Staff Sgt Jeremy Anderson, the leader of a squad of eight men who find and render harmless the roadside bombs, was trained to deal with conventional minefields. He found the best instruction he could get was from an old US army manual on booby traps in Vietnam. The bombers often show great imagination in their attacks on the main supply routes around Fallujah. "We even found one cemented into the underside of a bridge passing over the main highway so it would explode from above," said Sgt Anderson.

Some devices are aimed not at convoys but at his men. The most ingenious so far was a solar panel, which when the dirt covering it was brushed aside by a US soldier looking for a bomb, would be exposed to the light, complete an electrical circuit and detonate the explosives.

Just once Sgt Anderson found the person at the other end of a 400 yard-long wire attached to a bomb. It turned out to be a 12-year-old boy who was taken back to his home where his father was arrested.

The main instrument used for detecting bombs is a foot-long silver-coloured stick, which is a titanium non-metallic mine probe. Sgt Anderson and his men walk along each side of a main road. "We look for wires - anything which is out of place," he said. "We identify metal in the ground." This is particularly difficult in Iraq because the sides of the roads are used as garbage dumps, making traditional metal detectors useless.

Lying on the ground outside the cement huts at Volturno - before the war a Baath party resort beside a lake - are 122mm and 155mm shells, the main explosive device used by guerrillas. The point of the shell is removed and a blaster cap put in attached by wire to a battery, usually of the size used in a motorcycle.

"It isn't exactly rocket science," said First Lt Ron Sturgeon of the same unit. "Aside from shells, almost anything can be used, such as a fire extinguisher container which will fragment when it blows up."

The advantage of a remote detonator such as a cell phone or car door opener from the point of view of the bomber is that he can stand further away. Signals from car alarms can be scrambled but cell phones are more difficult to intercept (the bomber phones the number of a second phone attached to a battery to detonate the bomb).

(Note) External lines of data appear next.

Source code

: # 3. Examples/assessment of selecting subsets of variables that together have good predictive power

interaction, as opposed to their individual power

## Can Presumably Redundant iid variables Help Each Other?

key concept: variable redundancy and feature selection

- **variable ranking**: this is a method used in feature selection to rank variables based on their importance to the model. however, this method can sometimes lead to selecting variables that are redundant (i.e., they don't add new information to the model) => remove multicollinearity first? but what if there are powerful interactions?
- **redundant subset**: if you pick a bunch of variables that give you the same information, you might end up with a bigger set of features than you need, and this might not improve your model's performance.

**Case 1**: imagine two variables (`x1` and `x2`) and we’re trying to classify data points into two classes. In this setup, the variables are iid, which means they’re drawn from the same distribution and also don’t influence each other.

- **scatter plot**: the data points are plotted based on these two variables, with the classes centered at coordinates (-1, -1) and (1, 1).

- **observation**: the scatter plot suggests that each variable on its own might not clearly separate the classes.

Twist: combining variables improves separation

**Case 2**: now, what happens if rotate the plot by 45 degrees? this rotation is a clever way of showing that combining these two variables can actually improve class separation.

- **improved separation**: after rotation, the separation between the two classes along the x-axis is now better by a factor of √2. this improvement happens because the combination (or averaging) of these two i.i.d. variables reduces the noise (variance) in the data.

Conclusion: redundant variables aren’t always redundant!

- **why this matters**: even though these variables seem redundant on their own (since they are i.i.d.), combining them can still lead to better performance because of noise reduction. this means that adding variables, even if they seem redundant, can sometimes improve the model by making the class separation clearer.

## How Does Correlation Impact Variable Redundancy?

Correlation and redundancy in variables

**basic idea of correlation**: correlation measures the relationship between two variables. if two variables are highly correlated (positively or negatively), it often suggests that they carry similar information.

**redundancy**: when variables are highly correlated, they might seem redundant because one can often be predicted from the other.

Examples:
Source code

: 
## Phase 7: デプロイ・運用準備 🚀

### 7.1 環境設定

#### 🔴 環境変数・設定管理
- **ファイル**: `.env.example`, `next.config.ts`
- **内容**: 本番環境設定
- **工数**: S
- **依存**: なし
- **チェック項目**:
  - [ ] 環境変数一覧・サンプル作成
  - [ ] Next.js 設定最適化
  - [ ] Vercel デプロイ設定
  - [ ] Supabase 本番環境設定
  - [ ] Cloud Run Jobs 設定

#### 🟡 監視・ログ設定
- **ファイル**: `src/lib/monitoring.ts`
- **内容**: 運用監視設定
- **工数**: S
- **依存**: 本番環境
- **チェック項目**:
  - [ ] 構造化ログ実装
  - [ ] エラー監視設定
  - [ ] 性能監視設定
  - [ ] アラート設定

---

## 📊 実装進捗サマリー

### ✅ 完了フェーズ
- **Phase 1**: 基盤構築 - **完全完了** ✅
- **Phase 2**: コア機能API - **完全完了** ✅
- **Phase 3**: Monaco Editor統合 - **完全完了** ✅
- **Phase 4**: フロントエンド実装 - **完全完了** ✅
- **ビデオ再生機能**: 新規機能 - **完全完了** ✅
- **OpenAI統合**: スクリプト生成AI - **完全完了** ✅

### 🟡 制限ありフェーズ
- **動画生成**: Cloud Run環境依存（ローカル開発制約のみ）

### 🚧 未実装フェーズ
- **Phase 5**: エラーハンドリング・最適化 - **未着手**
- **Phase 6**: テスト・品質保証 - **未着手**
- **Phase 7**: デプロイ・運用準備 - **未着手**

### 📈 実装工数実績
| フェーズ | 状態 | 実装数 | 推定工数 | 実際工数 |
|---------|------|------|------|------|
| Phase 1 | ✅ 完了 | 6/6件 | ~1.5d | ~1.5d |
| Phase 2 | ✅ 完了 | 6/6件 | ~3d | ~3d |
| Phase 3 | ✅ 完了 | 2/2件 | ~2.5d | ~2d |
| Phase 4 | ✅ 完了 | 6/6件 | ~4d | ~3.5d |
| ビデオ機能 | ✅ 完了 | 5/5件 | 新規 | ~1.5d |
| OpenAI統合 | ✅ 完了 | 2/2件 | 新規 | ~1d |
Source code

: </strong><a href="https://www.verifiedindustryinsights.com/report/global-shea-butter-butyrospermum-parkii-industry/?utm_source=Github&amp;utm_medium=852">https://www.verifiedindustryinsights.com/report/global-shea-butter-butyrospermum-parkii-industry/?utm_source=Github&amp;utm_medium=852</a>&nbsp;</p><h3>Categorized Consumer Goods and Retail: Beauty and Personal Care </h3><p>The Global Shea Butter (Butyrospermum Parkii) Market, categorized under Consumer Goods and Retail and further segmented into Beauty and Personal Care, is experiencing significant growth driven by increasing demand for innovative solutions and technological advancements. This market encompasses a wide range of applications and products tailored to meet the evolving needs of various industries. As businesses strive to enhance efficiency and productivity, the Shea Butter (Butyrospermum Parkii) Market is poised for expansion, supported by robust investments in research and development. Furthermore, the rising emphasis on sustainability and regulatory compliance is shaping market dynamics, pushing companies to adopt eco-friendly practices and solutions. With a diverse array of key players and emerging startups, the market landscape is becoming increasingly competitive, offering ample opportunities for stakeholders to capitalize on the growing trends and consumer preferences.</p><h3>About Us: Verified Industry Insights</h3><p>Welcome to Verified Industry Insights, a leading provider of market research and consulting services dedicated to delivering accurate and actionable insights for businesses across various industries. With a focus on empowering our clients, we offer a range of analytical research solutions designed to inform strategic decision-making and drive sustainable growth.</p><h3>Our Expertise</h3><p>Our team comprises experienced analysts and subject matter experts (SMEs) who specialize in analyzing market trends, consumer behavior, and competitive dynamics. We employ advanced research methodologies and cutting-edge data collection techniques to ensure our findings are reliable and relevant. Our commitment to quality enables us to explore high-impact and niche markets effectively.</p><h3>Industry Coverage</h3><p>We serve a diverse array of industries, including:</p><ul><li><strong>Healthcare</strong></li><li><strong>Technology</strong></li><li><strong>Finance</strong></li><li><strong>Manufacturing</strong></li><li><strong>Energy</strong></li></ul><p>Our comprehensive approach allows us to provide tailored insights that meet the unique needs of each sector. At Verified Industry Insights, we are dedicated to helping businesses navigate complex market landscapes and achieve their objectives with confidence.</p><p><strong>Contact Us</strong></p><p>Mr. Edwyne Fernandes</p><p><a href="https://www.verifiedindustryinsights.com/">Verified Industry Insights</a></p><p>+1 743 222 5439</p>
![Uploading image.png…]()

None of Sgt Anderson's squad knew what they were facing when they arrived in Fallujah. "When we first came out we were winging it," said Specialist Shane Thomson. One of the many surprises for the US army in Iraq is that the little titanium mine probe has turned out to be more useful than all its gigantic battle tanks.

As the attacks highlight the fragile security situation in Iraq, the US said it envisaged a significant role for the United Nations in a planned handover of power to Iraqis. The UN secretary general Kofi Annan, who is travelling in Europe, is expected to announce as early as today that he will send a mission to Iraq to study the feasibility of holding early elections, UN diplomats in New York said. Two experts are in Iraq to assess if it is safe for UN staff to return.

* The US military said it was hunting for the two-man crew of a Kiowa armed reconnaisance helicopter that crashed yesterday in the northern Iraqi city of Mosul. It was not immediately clear if the helicopter, on a search-and-rescue mission for a river patrol that had gone missing, had been shot down.